Based on the book of the same name, the film tells the true story of the Deford family. Frank is a writer for Sports Illustrated who learns that his new baby daughter has CF. Shocked and terrified, he and his family show the same bravery that Alex shows herself; and the courage to cope after her death.
A terrible truth, many children born with CF in the 60s and 70s were expected to die a very early death. It is in such a truth that the film manages to thrive. Nelson, for all his film and television roles, has never been better as the struggling father. This is something Life of a Child captures elegantly. Though the eponymous Alex is suffering with CF, the lasting effects and strain the illness has on the victim’s loved ones is equally unbearable – often overlooked in other works.
Graceful and compelling. Heart-felt and harrowing. The film is undeterred in its portrayal of a family afflicted with the disease and, nearly thirty years later, is still the most accurate depiction of CF committed to celluloid. An underrated and under-praised piece of art, Alex: The Life of a Child is a frighteningly authentic and beautiful interpretation of the illness.
1. Foreverland (2011)
Foreverland is a film that slipped beneath the radar a couple of years ago, but is perhaps the one film that will truly connect with its CF viewers. A line in the film, ‘it doesn’t matter if you live to be thirty or three-hundred, everybody thinks life is too short’ is, quite simply, genius. You did read that correctly. Genius. The pure force and meaning behind it is impeccable to the CF patient’s psyche. We know we’re living with Death on our shoulder, but doesn’t everybody?. The entire human race knows they’re going to die. No-one can predict it and we’re always stunned when it happens. This one line shows that whether it is CF, cancer or even the common cold, you will never be ‘different’.

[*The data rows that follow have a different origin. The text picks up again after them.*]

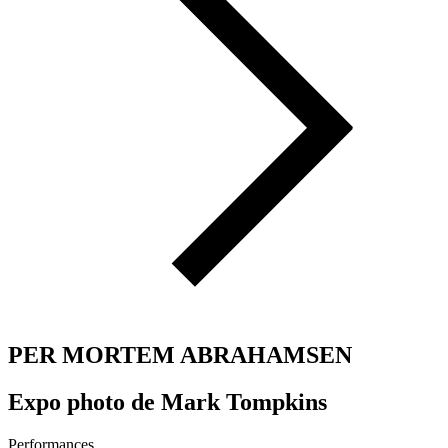
PER MORTEM ABRAHAMSEN
Expo photo de Mark Tompkins
Performances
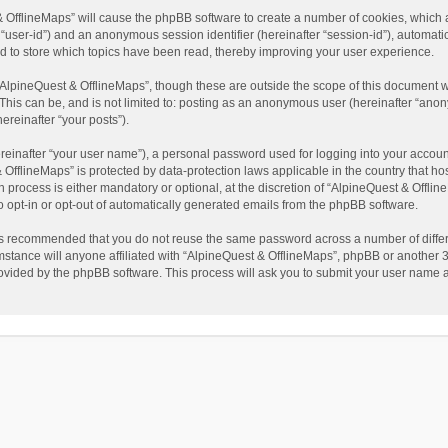
t & OfflineMaps” will cause the phpBB software to create a number of cookies, which
ter “user-id”) and an anonymous session identifier (hereinafter “session-id”), automat
d to store which topics have been read, thereby improving your user experience.
AlpineQuest & OfflineMaps”, though these are outside the scope of this document w
This can be, and is not limited to: posting as an anonymous user (hereinafter “anon
ereinafter “your posts”).
reinafter “your user name”), a personal password used for logging into your accoun
 & OfflineMaps” is protected by data-protection laws applicable in the country that
process is either mandatory or optional, at the discretion of “AlpineQuest & Offline
to opt-in or opt-out of automatically generated emails from the phpBB software.
t is recommended that you do not reuse the same password across a number of diffe
stance will anyone affiliated with “AlpineQuest & OfflineMaps”, phpBB or another 3r
rovided by the phpBB software. This process will ask you to submit your user name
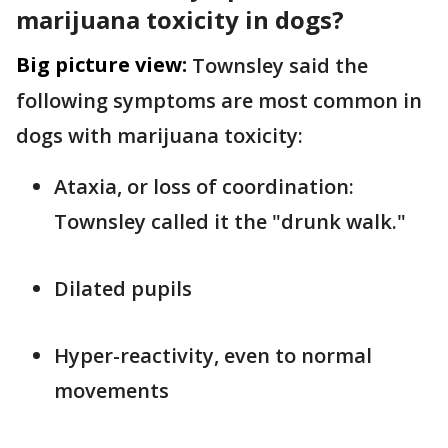
marijuana toxicity in dogs?
Big picture view:
Townsley said the
following symptoms are most common in
dogs with marijuana toxicity:
Ataxia, or loss of coordination:
Townsley called it the "drunk walk."
Dilated pupils
Hyper-reactivity, even to normal
movements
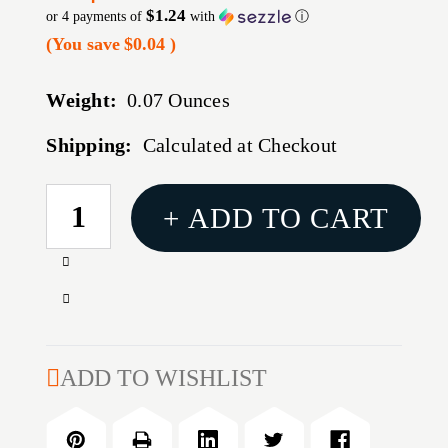
$1.24
or 4 payments of
with
ⓘ
(You save
$0.04
)
Weight:
0.07 Ounces
Shipping:
Calculated at Checkout
CURRENT
+ ADD TO CART
STOCK:
Increase
Quantity
Decrease
of
Quantity
17
of
CALIBER
17
ADD TO WISHLIST
BULLET
CALIBER
COMPARATOR
BULLET
INSERT
COMPARATOR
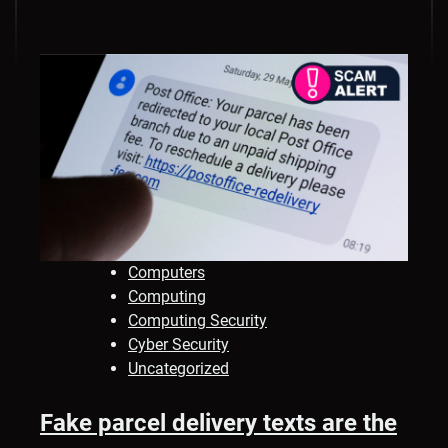
Computers
Computing
Computing Security
Cyber Security
Uncategorized
Fake parcel delivery texts are the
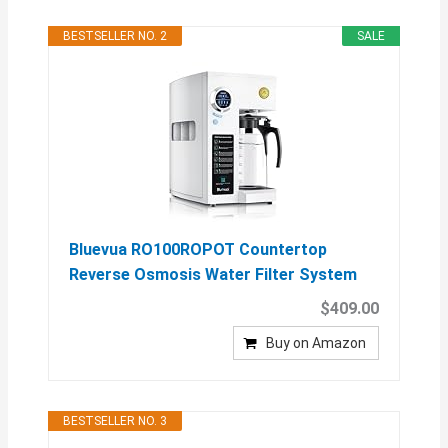
BESTSELLER NO. 2
SALE
Bluevua RO100ROPOT Countertop
Reverse Osmosis Water Filter System
$409.00
Buy on Amazon
BESTSELLER NO. 3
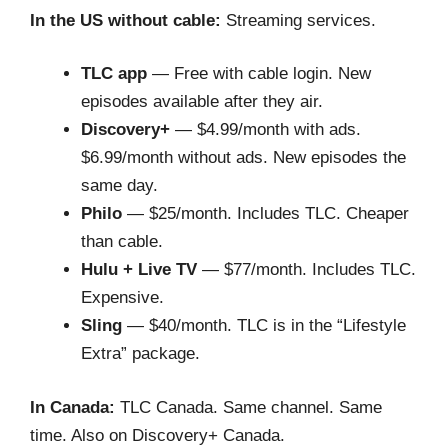
In the US without cable:
Streaming services.
TLC app
— Free with cable login. New
episodes available after they air.
Discovery+
— $4.99/month with ads.
$6.99/month without ads. New episodes the
same day.
Philo
— $25/month. Includes TLC. Cheaper
than cable.
Hulu + Live TV
— $77/month. Includes TLC.
Expensive.
Sling
— $40/month. TLC is in the “Lifestyle
Extra” package.
In Canada:
TLC Canada. Same channel. Same
time. Also on Discovery+ Canada.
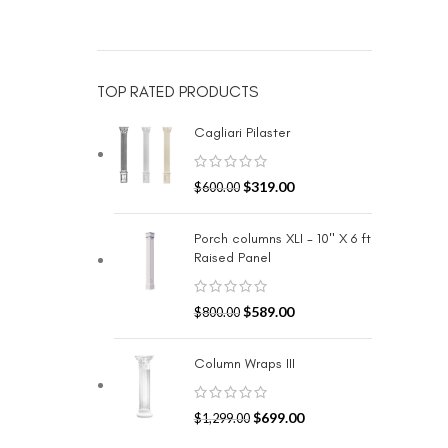
TOP RATED PRODUCTS
Cagliari Pilaster
$
319.00
$
600.00
Porch columns XLI - 10" X 6 ft
Raised Panel
$
589.00
$
800.00
Column Wraps III
$
699.00
$
1,299.00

The film follows Will Rankin (Max Thieriot) a CF sufferer on a journey to a healing shrine in Mexico. He embarks on a road trip with the sister of a late friend (Thomas Dekker) to scatter his ashes, stipulated in his will. The adventure oversees the blossoming relationship between the two companions, but also the decline in Will’s health as the task begins to takes its toll.
Also starring Juliette Lewis and the Oscar-nominated Demián Bichir, Foreverland is the most personal of the films on this list and the easiest for CF patients to relate to.
Question how long you have left? Will does this.
Your faith in medicine wavers? Will experiences this.
Up all night with coughing fits? Will has these.
Whatever we endure in life, Will demonstrates to magnificent effect. Yes, some liberties are taken and there are a few factual inaccuracies. But the awareness this film has, regarding the internal and external struggle of a young man with CF, is astonishing. This could only be done, one feels, because Max McGuire (director) is a long-term sufferer.
Foreverland is an incredibly intimate story that deserves the top-spot on this list. A parable of love and friendship; the story of someone ‘who spent his whole life preparing to die, and forgot how to live’.
In short, though cinema’s contribution to the cause is miniscule in the grand scheme, to dig long and hard enough is to find the remarkable, bizarre, glorious and gracious things about living with cystic fibrosis.
And to all those out there brave enough to battle it, I simply say: Always smiling; always breathing.